Homeless people had been camping at Martin Place in central Sydney for more than six months.
State legislators argued the camp was unauthorised and compromised public safety. They granted police powers to remove the tents, but residents began leaving pre-emptively on Friday.
Some said they had nowhere to go.
The man dubbed the unofficial “mayor” of the tent city, Lanz Priestly, said some people would go to “friends’ places” or “friends’ backyards”, but others had no such option.
Debate over what to do with the camp had dragged on for months amid a political dispute between the New South Wales state government and Sydney City Council.
It also generated wider discussion about homelessness in Sydney, which has the second-worst housing affordability in the world, according to one study.
Troy, 18, was one of the camp’s youngest residents. He said he was moving into permanent government housing but that “housing one person” wasn’t a solution.

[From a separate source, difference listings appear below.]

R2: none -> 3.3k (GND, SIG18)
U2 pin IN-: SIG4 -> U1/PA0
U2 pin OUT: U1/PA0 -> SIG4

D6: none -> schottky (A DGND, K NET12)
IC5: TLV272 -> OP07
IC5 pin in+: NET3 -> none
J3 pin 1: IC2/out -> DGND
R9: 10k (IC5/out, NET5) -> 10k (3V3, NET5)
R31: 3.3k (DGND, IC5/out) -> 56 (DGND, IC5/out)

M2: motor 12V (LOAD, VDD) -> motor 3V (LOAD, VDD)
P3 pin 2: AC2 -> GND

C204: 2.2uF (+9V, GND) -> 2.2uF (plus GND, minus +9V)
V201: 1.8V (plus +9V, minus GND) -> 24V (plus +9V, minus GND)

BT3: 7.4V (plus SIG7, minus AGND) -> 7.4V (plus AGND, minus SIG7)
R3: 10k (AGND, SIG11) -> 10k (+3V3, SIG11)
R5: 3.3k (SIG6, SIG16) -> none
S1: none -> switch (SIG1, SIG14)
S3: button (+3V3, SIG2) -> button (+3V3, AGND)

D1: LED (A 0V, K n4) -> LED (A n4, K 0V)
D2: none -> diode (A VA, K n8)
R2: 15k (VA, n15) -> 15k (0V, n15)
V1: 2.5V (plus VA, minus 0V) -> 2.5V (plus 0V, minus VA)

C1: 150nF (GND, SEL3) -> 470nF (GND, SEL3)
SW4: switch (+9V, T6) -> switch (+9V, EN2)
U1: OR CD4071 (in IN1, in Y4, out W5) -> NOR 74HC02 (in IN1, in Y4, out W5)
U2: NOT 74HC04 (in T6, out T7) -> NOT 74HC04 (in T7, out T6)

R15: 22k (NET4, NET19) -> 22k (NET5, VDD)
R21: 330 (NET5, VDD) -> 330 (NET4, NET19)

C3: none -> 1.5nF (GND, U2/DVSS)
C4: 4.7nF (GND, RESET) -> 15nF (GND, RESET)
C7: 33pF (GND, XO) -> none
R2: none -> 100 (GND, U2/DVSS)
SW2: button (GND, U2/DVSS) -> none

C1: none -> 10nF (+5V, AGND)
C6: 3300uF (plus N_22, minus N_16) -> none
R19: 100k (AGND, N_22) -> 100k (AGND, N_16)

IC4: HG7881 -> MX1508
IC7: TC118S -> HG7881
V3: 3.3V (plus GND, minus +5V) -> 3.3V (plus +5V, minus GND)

“What people don’t realise is that this place actually helps people, it finds people work, it finds people houses and a new way to get their lives started again … They should be showing these people more respect than they are right now.”
Organisers told Guardian Australia they did not know what would happen to residents who refused to voluntarily move from the camp. When asked whether all residents would leave by Friday night, Priestley said he did not know.
“How long is a piece of sting?” he said. “I don’t know that 10 other homeless people aren’t going to turn up here at 5 o’clock”.
Both the council and state government have blamed each other for the stalemate.
The opposition said the government already had the laws required to clear the tent city.
But under previously existing laws, the NSW government would need to issue a warrant against the homeless residents, which Premier Gladys Berejiklian said she was reluctant to do.
Social Housing Minister Pru Goward on Wednesday said the new legislation would ensure any unlawful use of Martin Place could be dealt with “appropriately and in a timely manner”.
“This bill underscores the principle that no one … should need to sleep in a tent in Martin Place,” Ms Goward said.
“The new powers are not intended to apply generally or specifically to homeless persons in the City of Sydney.”